Заметно, что критика направлялась против определенного вмешательства со стороны местных, но не центральных партийных органов. Между последними и прокуратурой нередко устанавливалось весьма тесное взаимодействие. Например, Прокурор Верховного Суда Союза ССР П.А. Красиков в ходе процесса по «делу Промпартии» обращался с письмом в центральные партийные органы с просьбой прислать необходимые для ориентации прокуратуры материалы и постановления ЦК [24, c. 355–356]. Неслучайно и принятая в 1936 г. новая Конституция СССР в статье 117 отразила, что органы прокуратуры осуществляют свои функции независимо от каких бы то ни было местных органов[11]. Тем самым принцип независимости прокуратуры, как в правовой доктрине, так и в конституционной норме, мог толковаться с существенными изъятиями из него. Это, в том числе, делало возможным вмешательство органов РКП(б)-ВКП(б) своими актами в осуществление прокурорского надзора.
Тезис о признании за самостоятельными партийными актами статуса источника советского права остается дискуссионным и нуждается в дополнительном рассмотрении, хотя и получает некоторое дополнительное обоснование при анализе их роли в осуществлении прокурорского надзора. Советская прокуратура как орган, надзирающий за законностью, следила за надлежащим воплощением в жизнь партийных директив точно также, как и за соблюдением законов. Не всегда нормы, содержащиеся в партийных актах, дублировались затем государственными органами, не теряя от этого своего обязательного значения. При этом нельзя не учитывать приводимые возражения, касающиеся спорности наличия у норм партийных актов таких признаков правовых норм, как системность, юстициабельность, предоставительно-обязывающий характер [9]. Окончательное разрешение этого вопроса еще стоит перед юридической наукой.

Представленные материалы.
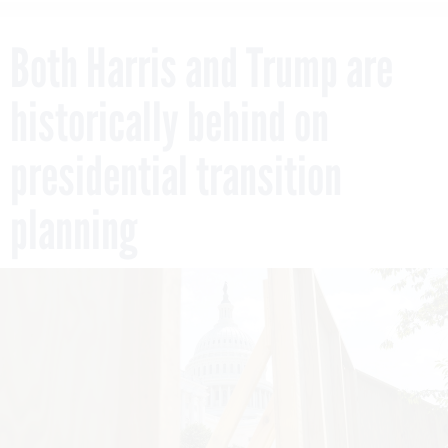
Both Harris and Trump are
historically behind on
presidential transition
planning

Условие задания.
Продолжите текст о прокурорском надзоре и партийных актах после его последнего предложения. Материалы даны отдельно и к тексту не относятся.

Ответ на задание.
В любом случае, представляется нецелесообразным рассматривать историю советской прокуратуры в отрыве от изучения партийных документов. Актами коммунистической партии, помимо их идеологического влияния, устанавливались определенные требования к некоторым сотрудникам прокуратуры, регулировался порядок их назначения и особенности осуществления отдельных видов прокурорского надзора. Важное значение партийные акты имели как средство, с помощью которого определялись основные направления деятельности органов прокуратуры. Следует согласиться с Н.В. Субановой, считавшей Центральный Комитет субъектом правотворчества в регулировании прокурорской деятельности [23, c. 16], дополнив, однако, что ту же характеристику можно отнести и к некоторым иным партийным органам.
В целом, можно разделить позицию зарубежного исследователя П. Соломона, считавшего советскую юстицию в 1930-е годы инструментом власти [22, с. 9–14]. Из специфики сложившейся политической системы общества и господствующего государственного режима, отличительной чертой которого являлось сращивание партийных и государственных структур, закономерно следует соответствующее место прокуратуры в системе властных институтов. В 1920-е–1930-е годы прокуратура не могла игнорировать положения партийных директив, не рискуя при этом снова исчезнуть из системы государственных органов. Она была вынуждена разделять взгляды партии на соотношение законности и целесообразности в прокурорской деятельности.
Таким образом, изучение и теоретическое осмысление роли и значения партийных актов в осуществлении прокурорского надзора в СССР способствует не только более детальному изучению истории отечественной прокуратуры, но и всей истории советского государства и права, а также социалистического права в целом.